Mural: Cable Street mural - Mosley
Erection date: 1983
There must be a story to explain why Mosley is shown in his underwear, but we don't know it. See our main Cable Street mural page for details of the artists, etc.
Site: Cable Street mural (2 memorials)
E1, Cable Street, St George's Town Hall, east wall
On a modern information board:
"On 4th October 1936 the people of the East End halted a march by fascists in what has gone down in history as 'The Battle of Cable Street'. People from the Jewish community, communists, trade unionists, Labour Party members, Irish dockers and labourers joined forces to oppose the march through Stepney planned by Sir Oswald Mosley, leader of the British Union of Fascists (BUF) and thousands of his followers, known as 'Blackshirts'. Their uniforms echoed those used by their counterparts in Italy and Germany and the arm-raised salute was used as a symbol of their political allegiance.
The planned route was through an impoverished area with a high concentration of Jewish residents and was seen as a deliberate provocation. The government of the day refused the request by Jewish, local and community groups to ban the march and on the day over 250,000 East Londoners took to the streets to bar the way to British fascism. The Spanish Civil War had begun a few months earlier and opposition to Mosley's Blackshirts was seen as the same struggle as that being fought by the Spanish Republicans against Franco's German and Italian backed Nationalists. The slogan used by the Republicans in the defence of Madrid was adopted at the barricades in Cable Street - They Shall not Pass (No Pasaran).
The ensuing action ensured that Mosley's marchers were turned back - and political history was made. One resulting legacy was The Public Order Act of 1936, banning the wearing of political uniforms in public. More importantly, on the day itself, the fascists 'did not pass' and the people of the East End played a crucial role in the defeat of organised British fascism for decades to come.

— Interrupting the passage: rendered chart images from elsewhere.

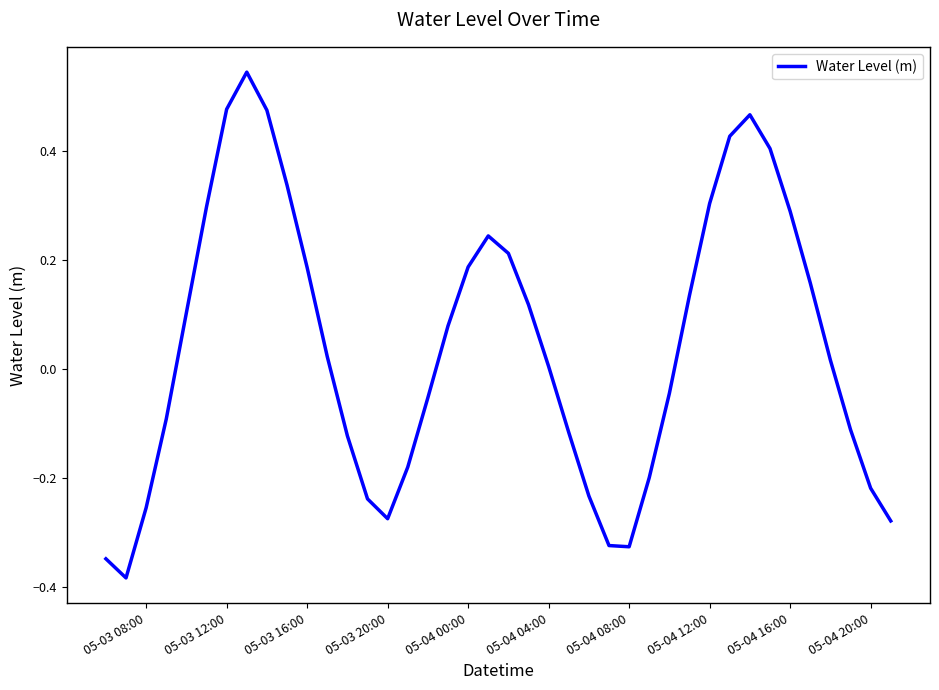

Is it true that the value at 05-03 16:00 is 0.3?

False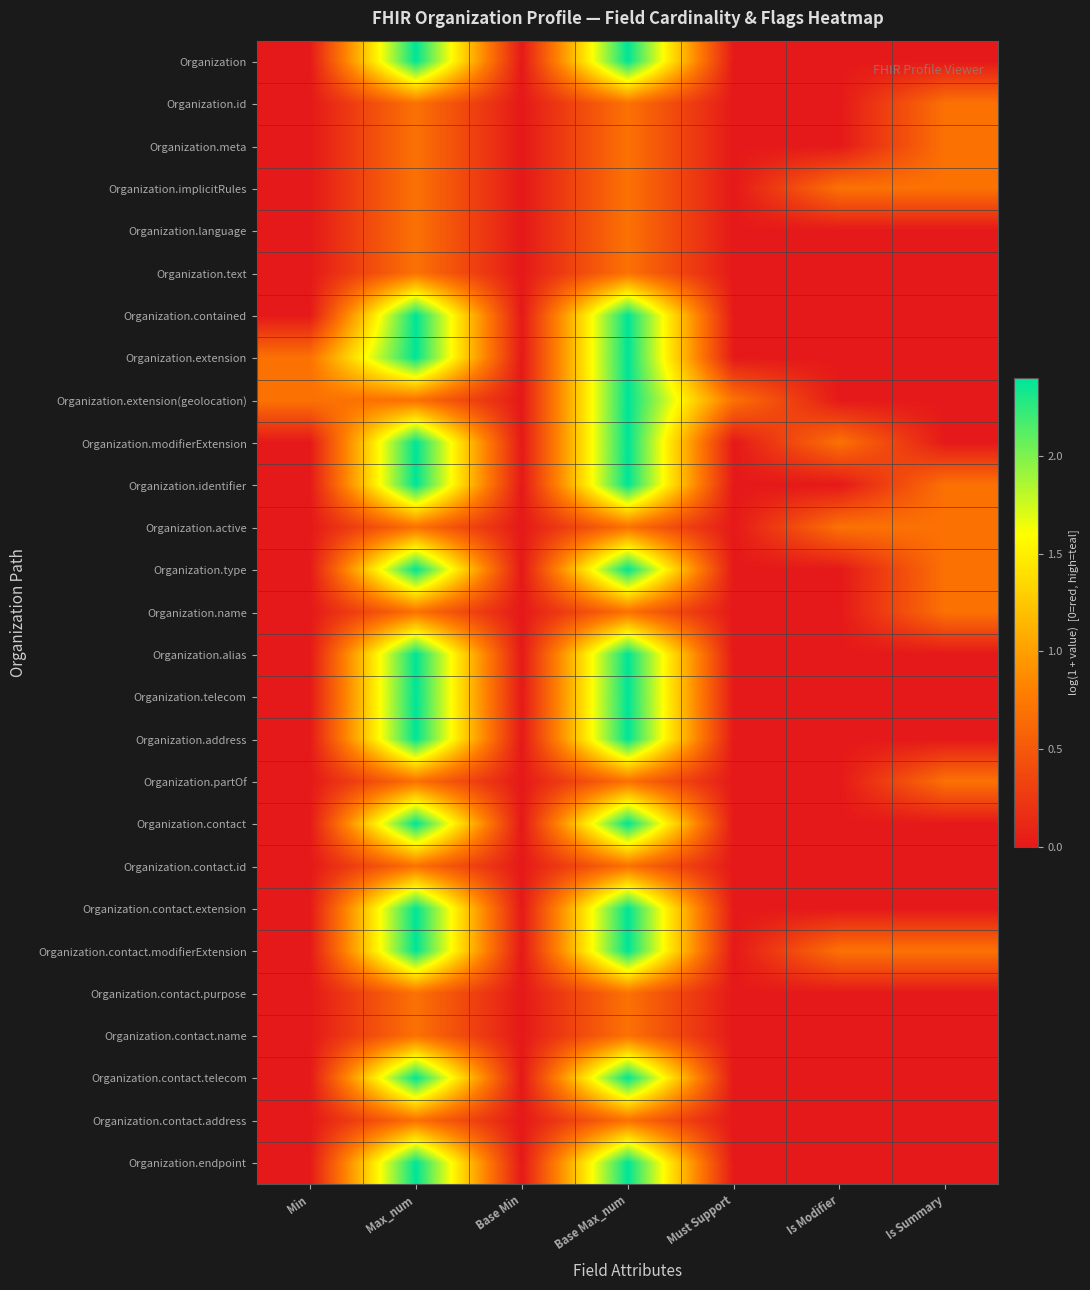

At which category is the sum across all series the highest?

Base Max_num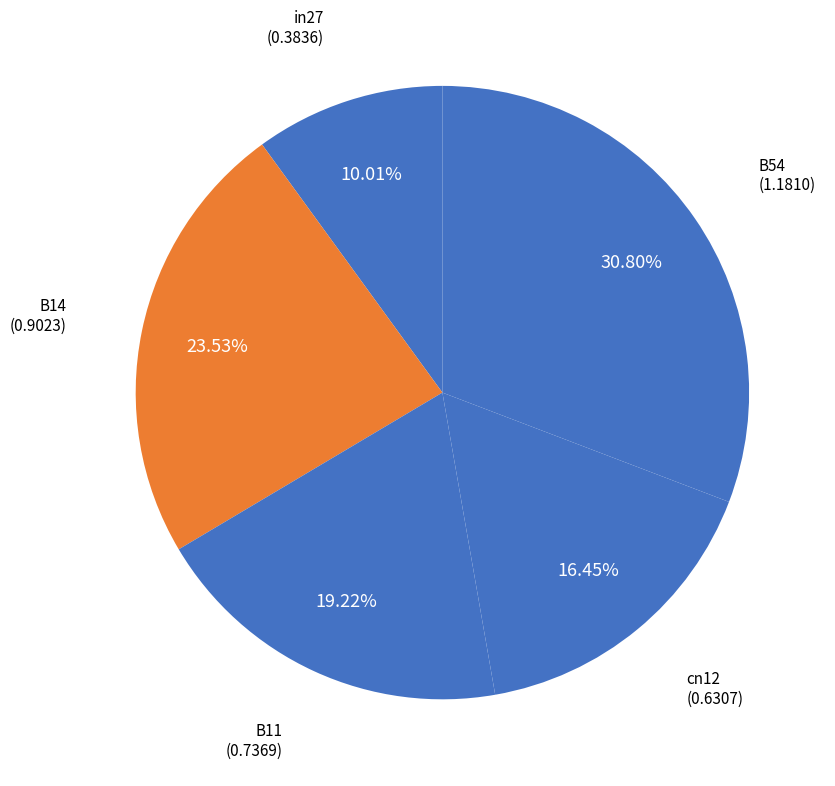

Is it true that B14 is 13% of the pie?

False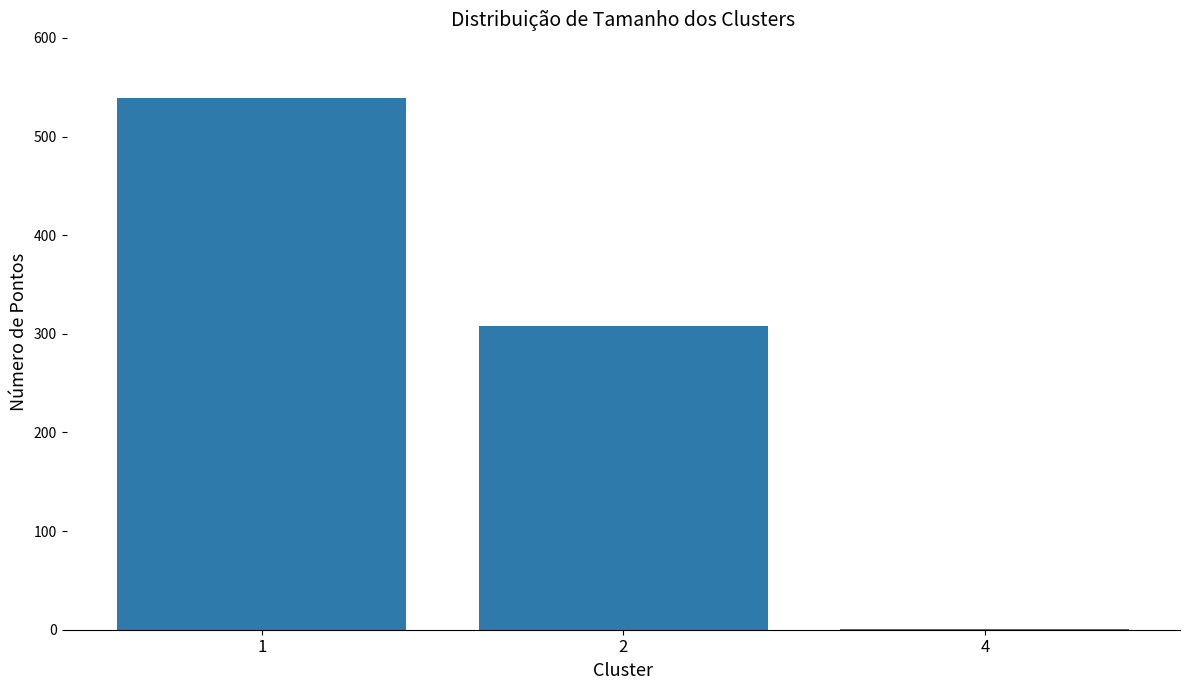

True or false: the data shows 434 at 2.

False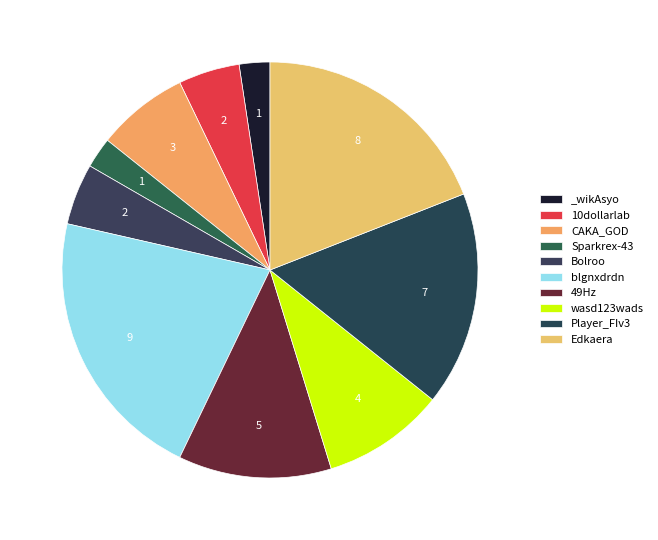

To the nearest percent, what is the difference between the largest and smallest slice percentages?

19%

The mural on the west wall of St George's Town Hall was commissioned to commemorate the events of 1936. Work was started in 1976 by artist Dave Binnington whose designs were partly inspired by the famous Mexican moral artists David Alfaro Siqueiros and Diego Rivera. There were setbacks with several acts of vandalism on the work in progress and Dave was unable to complete the project. The work was taken up by artists Paul Butler, Ray Walker and Desmond Rochfort, who brought their own skills, designs and ideas to the project whist achieving a stylistic unity. The mural was finally completed in 1983. The finished work measures approximately 17 x 18 metres and has become an important pictorial document with both historic and artistic significance.
Since its completion particular areas of the mural have required attention but by 2011 it was in need of major restoration, including repairs to the render on which it sits. As guardians of the mural, Tower Hamlets Council commissioned the necessary works with funds secured through a Planning contribution from property developers Ballymore. Hirst Conservation were appointed to do the restoration works, along with Paul Butler, one of the original artists, who carried out the necessary repainting.
This epic mural serves to remind us of what can be achieved when communities join together against those who seek to divide them.
The restored Cable Street Mural was unveiled by Mayor Lutfur Rahman on 1st October 2011."
Bonus fact: Go west from here and you will quickly find School Mews, to the south. This leads to the school building (still standing but now residential Mulberry Court) for St George in the East School, where E. R. Braithwaite taught and on which he based his 1959 autobiographical novel, 'To Sir, With Love'. The 1967 film used a different location entirely.